It may have a reasonable explanation of benefits it provides, but so does Intel Management Engine and nearly every privacy-invading feature ever.

I know you didn't personally design it so I'm not asking you these questions, more just thinking through this (although anybody knows the answers I'd appreciate hearing them so I can be more informed).

Why does this need to be built in at such a low level that not even flashing a new OS can see it/stop it? Why can't it be something users can opt in to, or at a minimum opt out of? Whether sinister or not, it's a "call home" mechanism built into to the lowest levels of the hardware, an area where users are powerless, even though they "own" the device.

> Why does this need to be built in at such a low level that not even flashing a new OS can see it/stop it? Why can't it be something users can opt in to, or at a minimum opt out of? Whether sinister or not, it's a "call home" mechanism built into to the lowest levels of the hardware, an area where users are powerless, even though they "own" the device.

It's done by the ROM, at the OS level, not the chipset. Some custom ROMs will proxy this request to mask your IP.

> Why does this need to be built in at such a low level that not even flashing a new OS can see it/stop it?

Nobody has shown evidence of that. The article certainly didn't

Leaving aside the opt-in/opt-out possibility.

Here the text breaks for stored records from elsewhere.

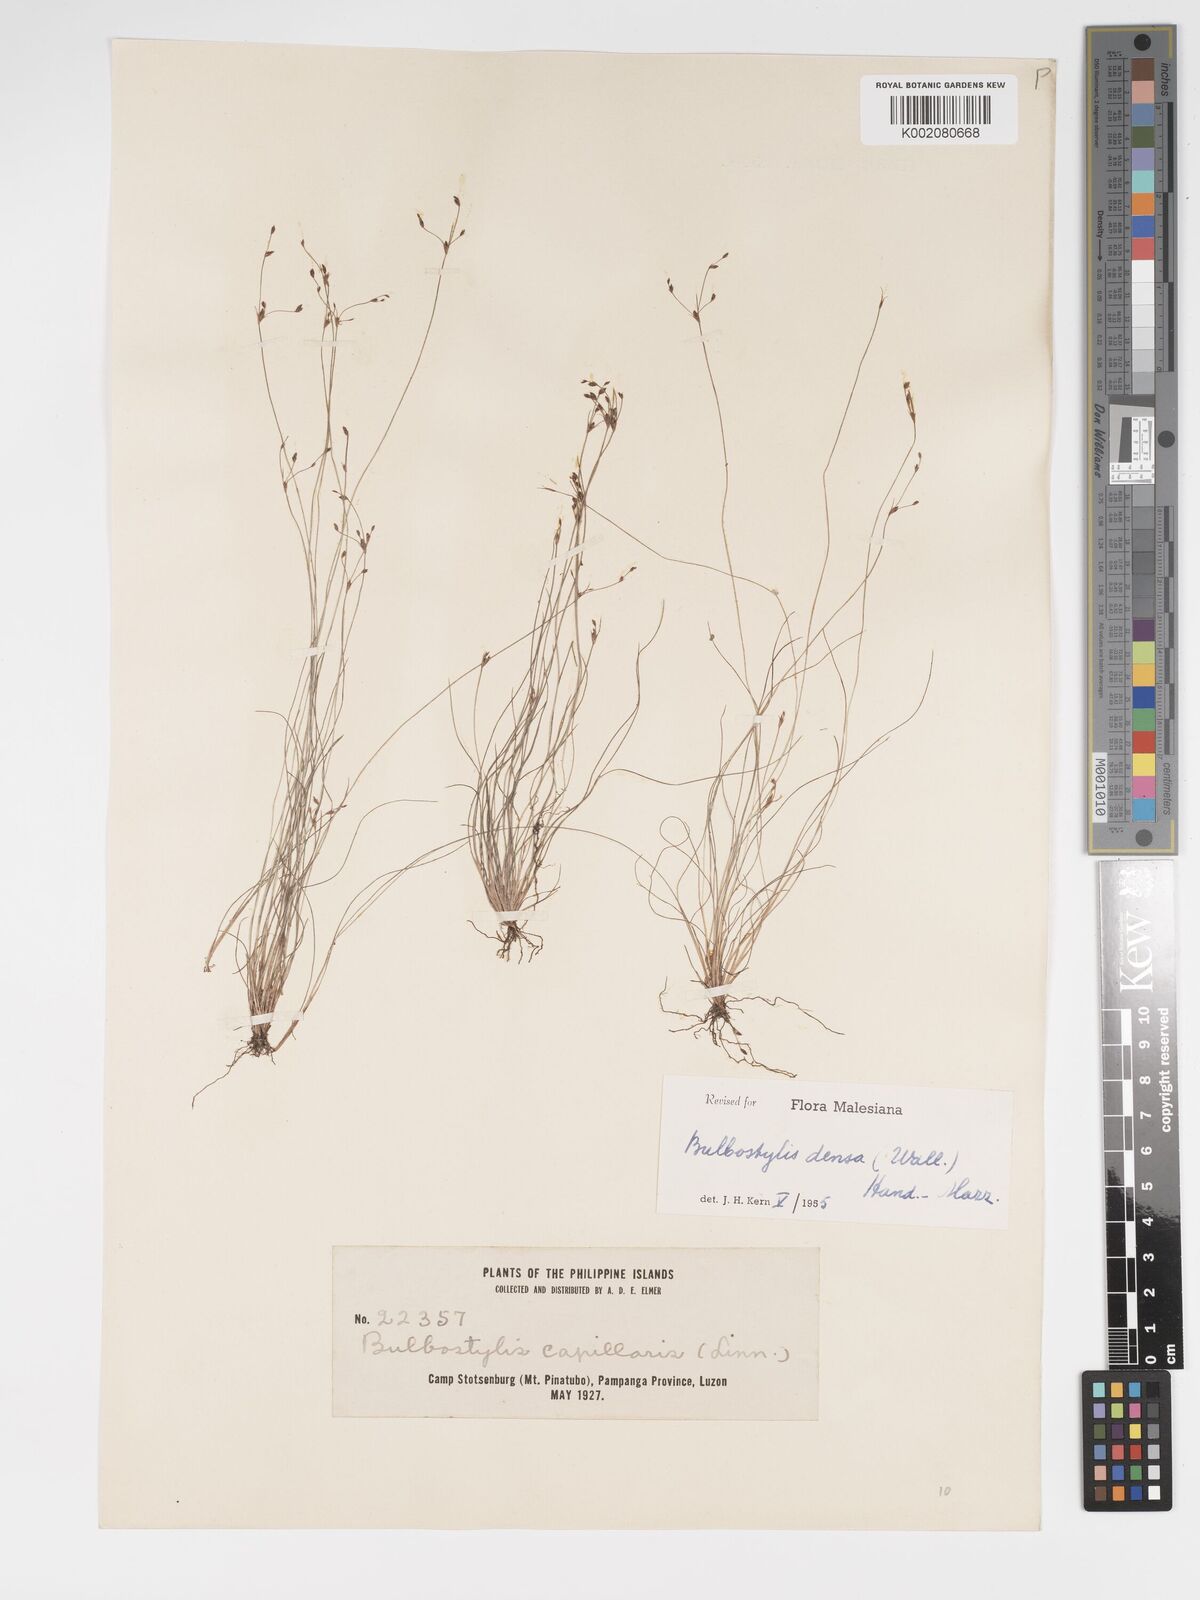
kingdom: Plantae
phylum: Tracheophyta
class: Liliopsida
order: Poales
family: Cyperaceae
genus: Bulbostylis
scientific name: Bulbostylis densa
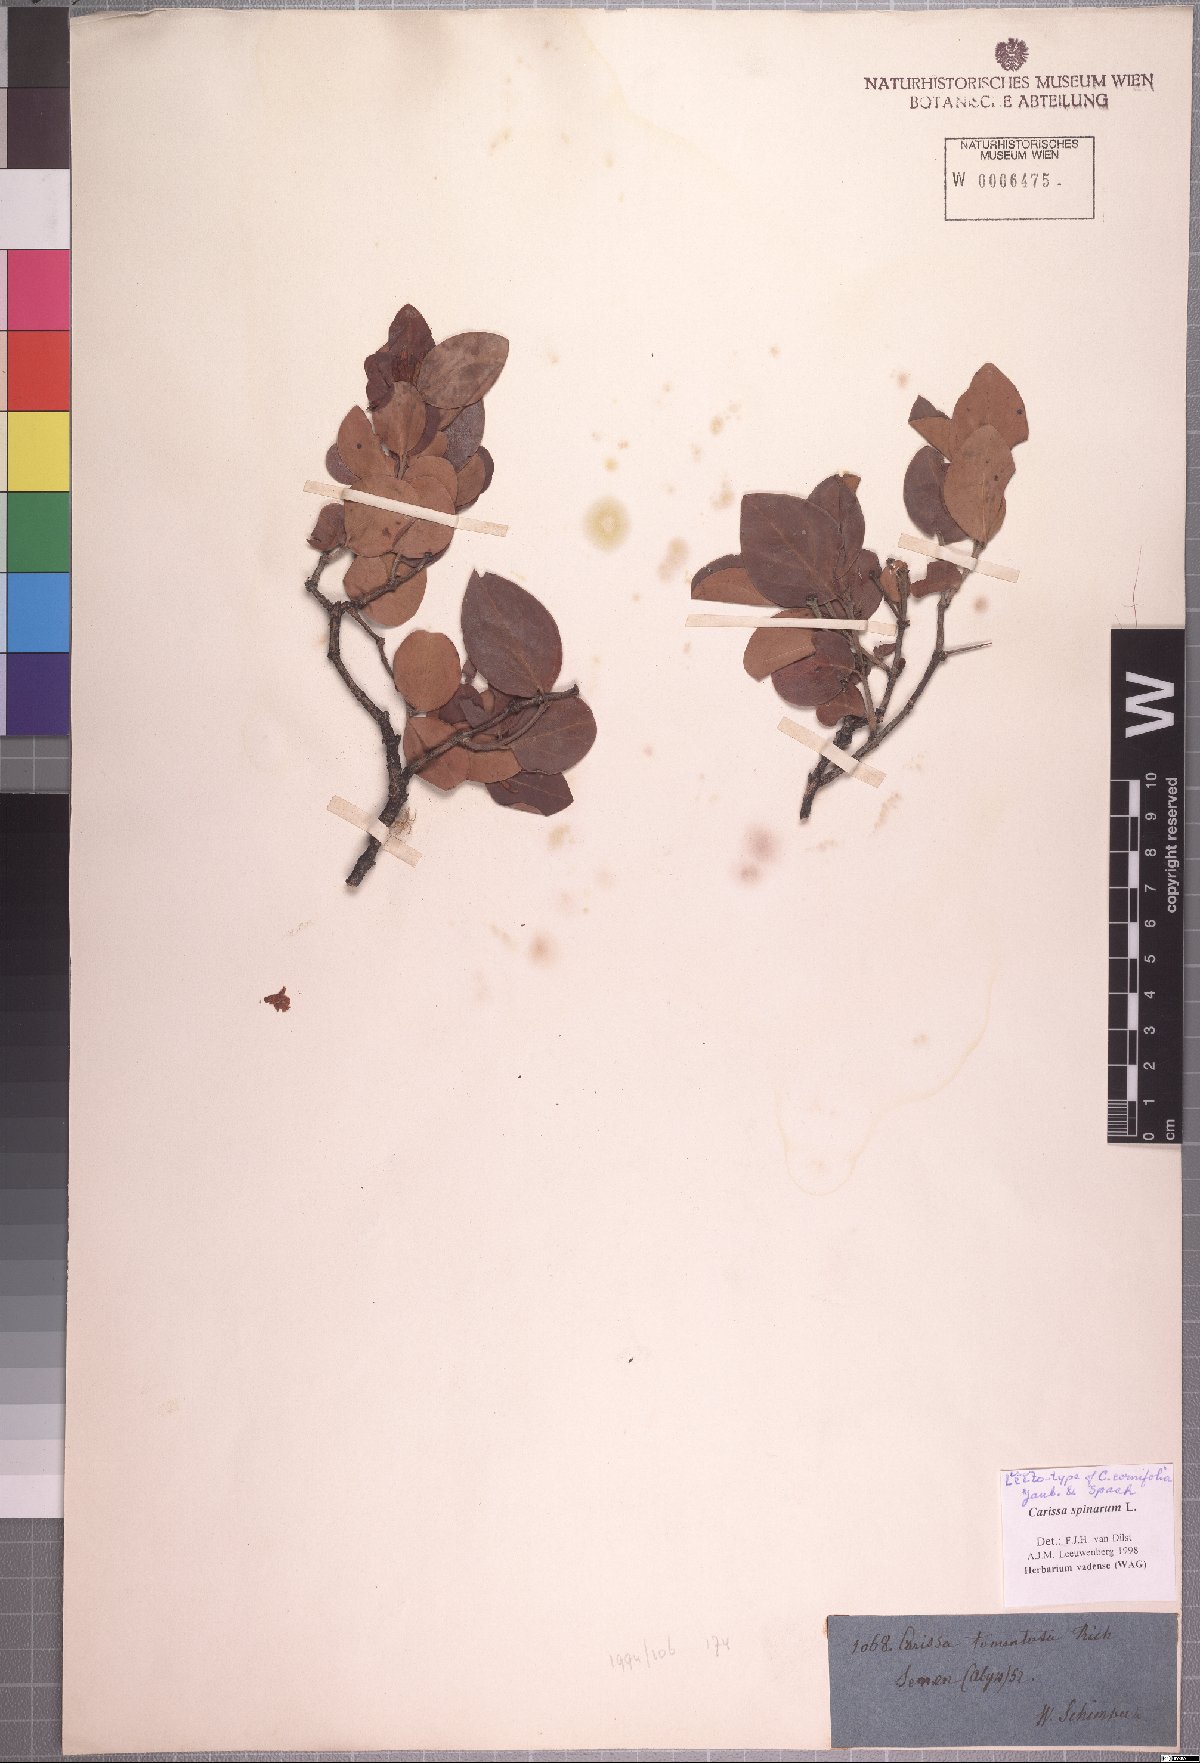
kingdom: Plantae
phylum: Tracheophyta
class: Magnoliopsida
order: Gentianales
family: Apocynaceae
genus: Carissa
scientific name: Carissa spinarum
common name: Egyptian carissa
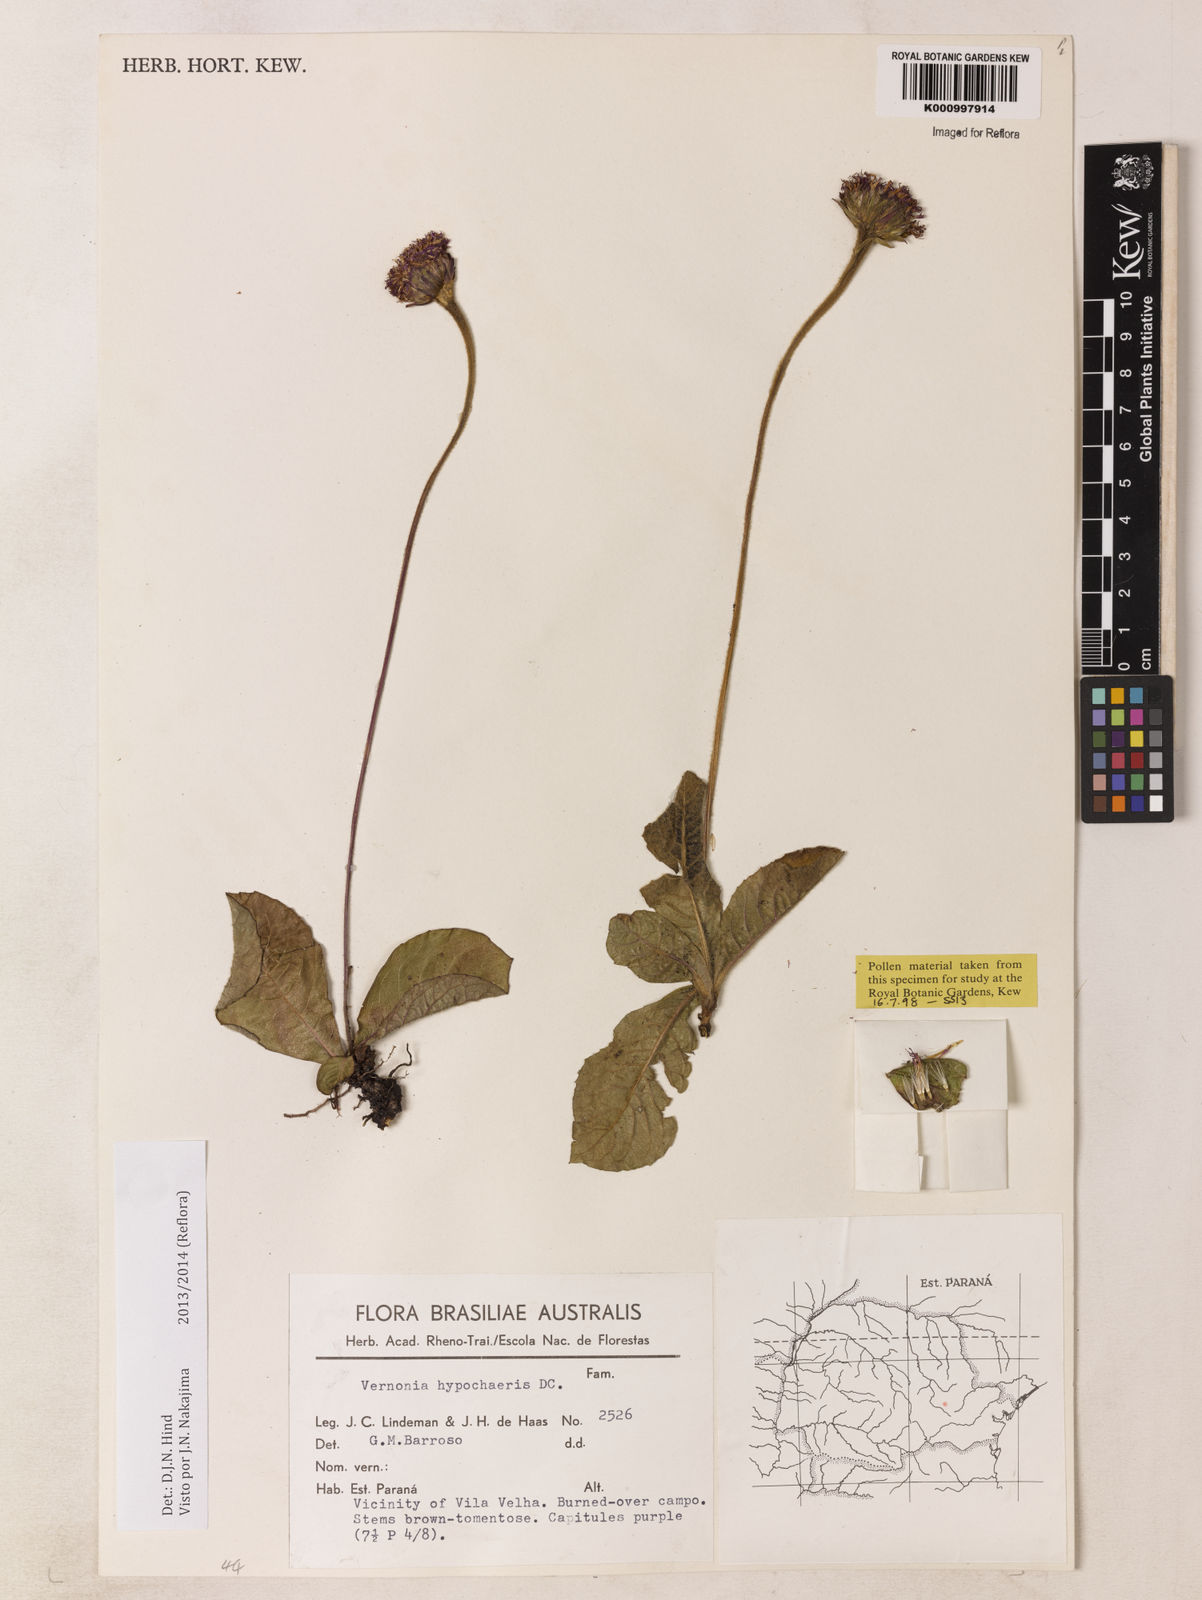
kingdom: Plantae
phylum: Tracheophyta
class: Magnoliopsida
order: Asterales
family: Asteraceae
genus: Lessingianthus
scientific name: Lessingianthus hypochaeris
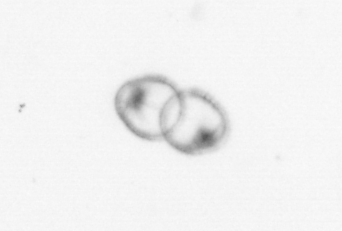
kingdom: Chromista
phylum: Myzozoa
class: Dinophyceae
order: Noctilucales
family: Noctilucaceae
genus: Noctiluca
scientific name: Noctiluca scintillans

You can remove the services that download the extra GPS data, nothing stops you from doing that, aside making GPS unusable :)

How?

You have to manually strip the QCOM additions in the vendor side. It's just a matter of removing files, but I wouldn't expect to do it without some knowledge how the whole thing works in Android, without breaking GPS as a whole.

And it isn’t the case that the baseband processor is somehow accessing wifi without the knowledge of the kernel. That was a bizarre accusation.

But it's still sharing personal data over an unencrypted connection. That's pretty much illegal under the GDPR laws.